** STATED PROBLEM A **
Answer these questions from the Marcellus Shale article below:
(i) Who is president of the Pennsylvania Environmental Council?
(ii) To what distance would the proposed amendments increase the setback of unconventional wells from surface structures and private water supplies?
(iii) In which county did the April 19 blowout of a Chesapeake Energy Corp. well occur?
** STATED PROBLEM B **
From the Marcellus Shale article below, pull out the passage running from "Two environmental groups" up to and including "on hydraulic fracturing.", copied word for word.
** STATED PROBLEM C **
Write a continuation of the Marcellus Shale article below, starting after its final sentence.

** EXCERPT **
Two environmental groups — the Pennsylvania Environmental Council (PEC) and the Chesapeake Bay Foundation (CBF) — are urging the Pennsylvania Department of Environmental Protection (DEP) to amend the state’s Oil & Gas Act, specifically calling for reforms to the permitting process for Marcellus Shale wells and enacting tougher rules on hydraulic fracturing.
“The regulations and oversight governing this industry have not kept up with the technology for extraction,” Matt Ehrhart, director for the CBF’s office in Pennsylvania, said last Tuesday. His counterpart, PEC President Paul King, concurred and called the Marcellus Shale play “a once-in-a-generation challenge and opportunity for Pennsylvania. We have one chance to get it right and these amendments are the way to do that.”
The amendments proposed by the PEC and CBF call for increasing the distance unconventional wells must be set back from surface structures and private water supplies from 200 to 500 feet. Current law also prohibits wells within 100 feet of water resources, but environmentalists would like to increase the setback for unconventional wells to 300 feet in general, but to 500 feet from “high quality or exceptional value waters.”
CBF spokesperson Kelly Donaldson told NGI on Wednesday that if the stronger regulations had been in place, the April 19 blowout of a Chesapeake Energy Corp. well in Bradford County, PA, would have had less of an impact on the environment (see NGI, April 25).

** PROVIDED RECORDS **
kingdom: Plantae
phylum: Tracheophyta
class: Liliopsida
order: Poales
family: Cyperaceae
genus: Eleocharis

** TASK RESULT A **
(i) Paul King
(ii) 500 feet, up from 200 feet
(iii) Bradford County, PA

** TASK RESULT B **
Two environmental groups — the Pennsylvania Environmental Council (PEC) and the Chesapeake Bay Foundation (CBF) — are urging the Pennsylvania Department of Environmental Protection (DEP) to amend the state’s Oil & Gas Act, specifically calling for reforms to the permitting process for Marcellus Shale wells and enacting tougher rules on hydraulic fracturing.

** TASK RESULT C **
“It’s pretty understandable that if a spill were to occur there would still have an impact, but at least you would have an additional 200 feet from a 300-foot setback versus a 100-foot setback,” Donaldson said. “The further away you can set back a rig from a stream, the less likely you are to have an impact on that stream.”
Donaldson said the amendments were presented to the governor’s Marcellus Shale Advisory Commission last Tuesday. She said they were then to be distributed to members of the state General Assembly.
SB 680, a bill sponsored by state Sen. Jim Ferlo (D-Pittsburgh), seeks to amend the Oil & Gas Act by modifying the permitting process and bonding requirements and would prohibit wells using hydraulic fracturing or horizontal drilling within 2,500 feet of a surface water source, and within 1,000 feet of a groundwater source or a water source having exceptional value. The bill was submitted to the Senate Environmental Resources and Energy Committee in March.
Conversely, the environmental groups’ proposed amendments call for the DEP to gather information on water sources within 2,500 feet of a well site, but don’t specifically call for wells to be prohibited in those areas.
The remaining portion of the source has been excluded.